I am always interested in the religions that some science fiction and fantasy authors create for their worlds. I particularly enjoy it when the gods and goddesses play a part in the story.  Among my favorites are those in Lois McMaster Bujold's Five Gods series, who interact with their believers and sometimes act through them (the Bastard has such fun with his acolytes).  This book is packed with gods, who are a big part of the story.  But I had no sense of the role that they play in the larger world.  There are references to the priests of Itempas Skyfather, the god of day and light, who vanquished his brother Nahadoth, the Nightlord, and killed their sister Enefa, goddess of dawn and dusk, to reign alone in the Age of the Bright.  I wanted to know more, about how people live with their god(s), what their rituals and beliefs are.  But then this is a story of the Arameri, living far above their subjects, and cheek to jowl with their gods.  Maybe I'll find out more in the other two books of the trilogy, which I have already ordered.
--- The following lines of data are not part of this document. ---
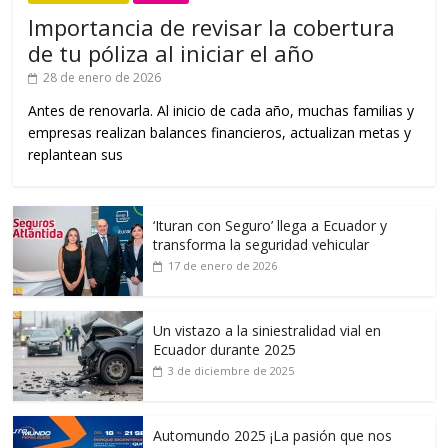
Importancia de revisar la cobertura
de tu póliza al iniciar el año
28 de enero de 2026
Antes de renovarla. Al inicio de cada año, muchas familias y
empresas realizan balances financieros, actualizan metas y
replantean sus
‘Ituran con Seguro’ llega a Ecuador y
transforma la seguridad vehicular
17 de enero de 2026
Un vistazo a la siniestralidad vial en
Ecuador durante 2025
3 de diciembre de 2025
Automundo 2025 ¡La pasión que nos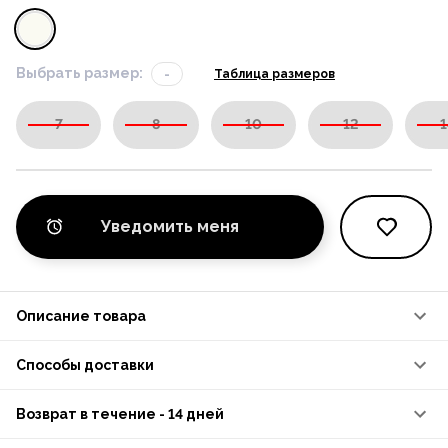
Выбрать размер:
-
Таблица размеров
7
8
10
12
1
Уведомить меня
Описание товара
Способы доставки
Возврат в течение - 14 дней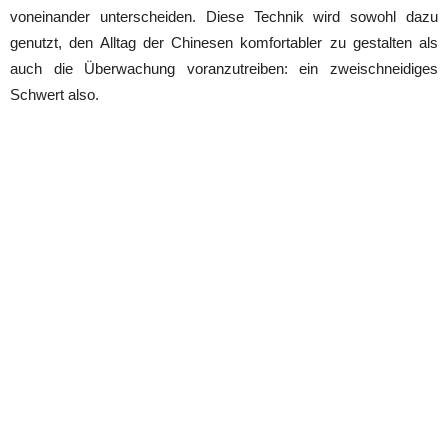
voneinander unterscheiden. Diese Technik wird sowohl dazu
genutzt, den Alltag der Chinesen komfortabler zu gestalten als
auch die Überwachung voranzutreiben: ein zweischneidiges
Schwert also.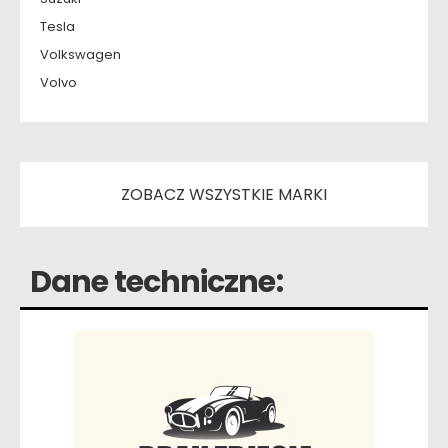
Tesla
Volkswagen
Volvo
ZOBACZ WSZYSTKIE MARKI
Dane techniczne:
I looked for N.K. Jemisin's books at the library this weekend, but I didn't find any on the shelves.  Saturday night I was in the Google Play Store, checking some books that had been recommended earlier that day at our Jane Austen meeting.  I was pleasantly surprised to see that you get several chapters of books in their free samples.  That was my undoing, when I finally got around to putting N.K. Jemisin's name in the search box.  By the time I finished the four free chapters, I was well and truly hooked, and not just because the last chapter ended mid-sentence.  So much so that I ended up buying an e-version of the book, which I've never done before - but I really wanted to find out what happened next to Yeine.  I did find the format frustrating in reading this, though.  It is such a complex story, with layers of politics and religion and relationships, not to mention its unfamiliar world.  I kept wanting to flip back to check something - even more than usual.  It's partly my lack of practice with the format, but I found it hard to navigate back and forth, and to find the parts I wanted to re-read. I've ordered a print copy of this one as well.  I see there are also a couple of novellas in the series (only available in e-versions), as well as other stories that N.K. Jemisin has written.  I'm so looking forward to exploring her worlds.


  1. I love ebooks and am so glad that traveling with boatloads of books has magically become easier -- but I do ultimately prefer the physical type. It's the flipping back and forth that I miss! I love to flip back and forth! Not JUST because I like to read the end (although that, for sure).

    1. Reading anything on my e-reader makes me realize how unconsciously I flip back & forth, in physical books. And while I might not have read the ending, ahead of time, in a paper book, I know I'd have flipped to the end and found (too late) the very helpful thesaurus! (why not put it at the beginning?!)

  2. I will read the link you give to the controversy next.

    1. It is a pretty incredible story - one that just leaves me shaking my head and wondering about people.


Thank you for taking the time to read, and to comment. I always enjoy hearing different points of view about the books I am reading, even if we disagree!